Barry Samson spent 30 years battling depression and now wants to help others out of the abyss.

The Saskatchewan native who lives in B.C. knows mental health is a pressing social issue as life gets more complicated and a growing number of people are struggling to cope.

“It’s a huge problem… People become tangled up in misery,” said Samson.

He plans to start a community dialogue about depression in Red Deer through a seminar and workshop on Saturday, May 12, at Red Deer’s Centre for Spiritual Living (6315 Horn Street).

The life coach will bring with him a Calgary psychologist and several people who have been helped with depression to speak and listen to attendees.

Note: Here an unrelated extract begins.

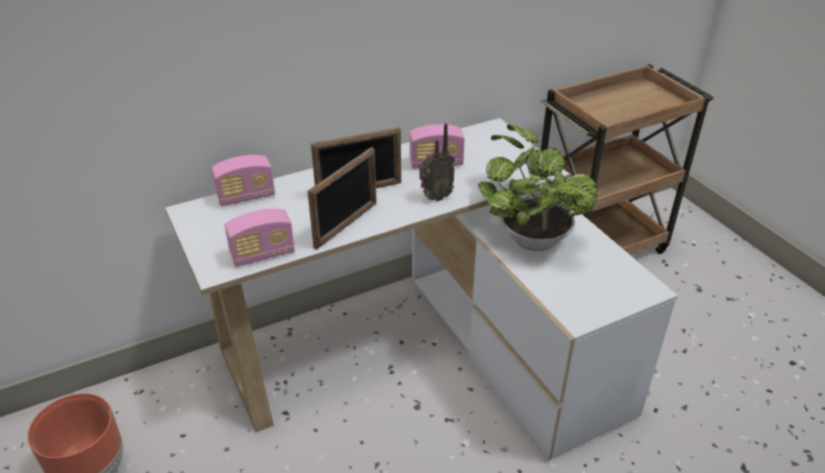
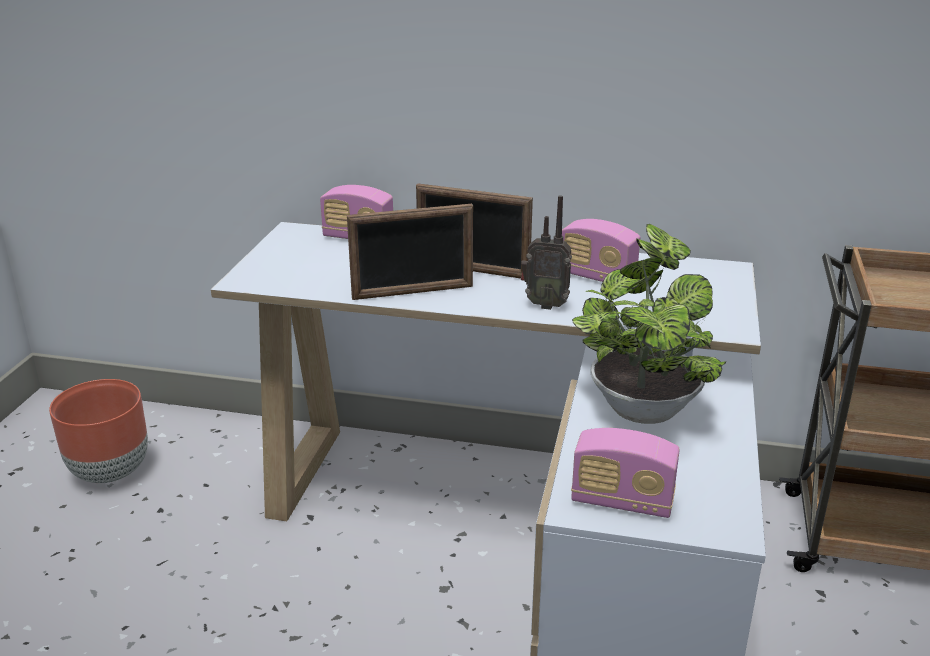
camera: 40 degrees right, 10 degrees down
radio [225,209,295,267] -> radio moved to [571,428,680,518]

The goal of this event, as with a similar one held in Vancouver, is to start a supportive, accessible network for people with depression and their loved ones, said Samson. “We want to connect people who are very disconnected.”

He knows the value of this, since he had felt depressed and isolated for most of his life.

Samson describes his late father as verbally abusive. His older brother had undiagnosed schizophrenia and was “extremely violent.”

As a child, Samson knew his mother only stayed in her marriage because she was told she couldn’t take him, her youngest child, with her. She became an alcoholic. When she died of a heart attack after a terrible domestic row, “I thought I killed her,” said Samson, who was then 11 years old.

Throughout high school he felt weighed down by sadness, anger and self-blame. His emotionally cold father “convinced me I was just like my… brother. There was no one to help me navigate this,” he recalled.

Although Samson attained post-secondary education, become a guide and outfitter, and got married, he could not overcome the hurt of his childhood. For many decades he wrestled with despair.

Samson finally sought one-on-one counselling in his early 40s, which helped immensely. For the past dozen years he’s regularly attended a retreat on Gabriola Island.

He knows there’s no simple answer to depression. Sometimes counselling helps, sometimes medication, sometimes both.

But he believes it does no good to keep negative feelings bottled up. “By sharing and expressing their emotional life,” he said, people will begin realizing they are not alone, help is available, and they don’t have to suffer in solitude.